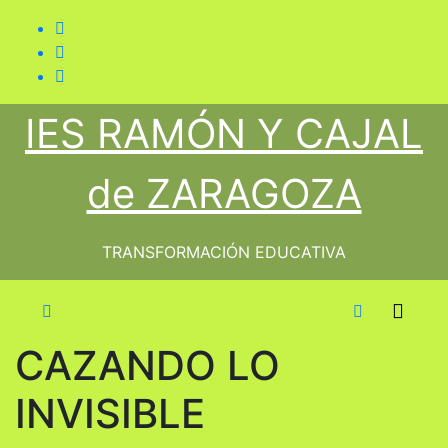
Saltar
al
contenido
IES RAMÓN Y CAJAL
de ZARAGOZA
TRANSFORMACIÓN EDUCATIVA
CAZANDO LO
INVISIBLE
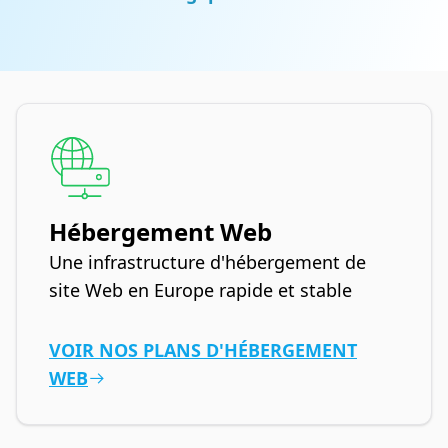
Hébergement Web
Une infrastructure d'hébergement de
site Web en Europe rapide et stable
VOIR NOS PLANS D'HÉBERGEMENT
WEB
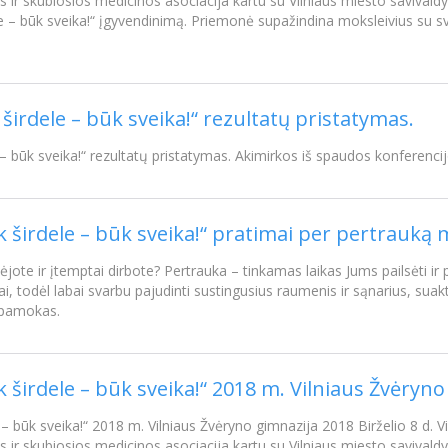
os ir skubiosios medicinos asociacija kartu su Vilniaus miesto saviva
e – būk sveika!“ įgyvendinimą. Priemonė supažindina moksleivius su s
 širdele – būk sveika!“ rezultatų pristatymas.
 – būk sveika!“ rezultatų pristatymas. Akimirkos iš spaudos konferenci
uk širdele – būk sveika!“ pratimai per pertrauką
jote ir įtemptai dirbote? Pertrauka – tinkamas laikas Jums pailsėti i
ai, todėl labai svarbu pajudinti sustingusius raumenis ir sąnarius, sua
as pamokas.
k širdele – būk sveika!“ 2018 m. Vilniaus Žvėryn
e – būk sveika!“ 2018 m. Vilniaus Žvėryno gimnazija 2018 Birželio 8 d. 
os ir skubiosios medicinos asociacija kartu su Vilniaus miesto saviva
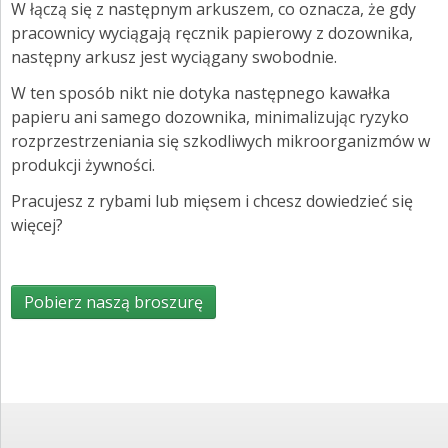
W łączą się z następnym arkuszem, co oznacza, że gdy
pracownicy wyciągają ręcznik papierowy z dozownika,
następny arkusz jest wyciągany swobodnie.
W ten sposób nikt nie dotyka następnego kawałka
papieru ani samego dozownika, minimalizując ryzyko
rozprzestrzeniania się szkodliwych mikroorganizmów w
produkcji żywności.
Pracujesz z rybami lub mięsem i chcesz dowiedzieć się
więcej?
Pobierz naszą broszurę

**Task statement**
Gather each line of the records holding the string "dozownika".

**Output for this exercise**
pracownicy wyciągają ręcznik papierowy z dozownika,
papieru ani samego dozownika, minimalizując ryzyko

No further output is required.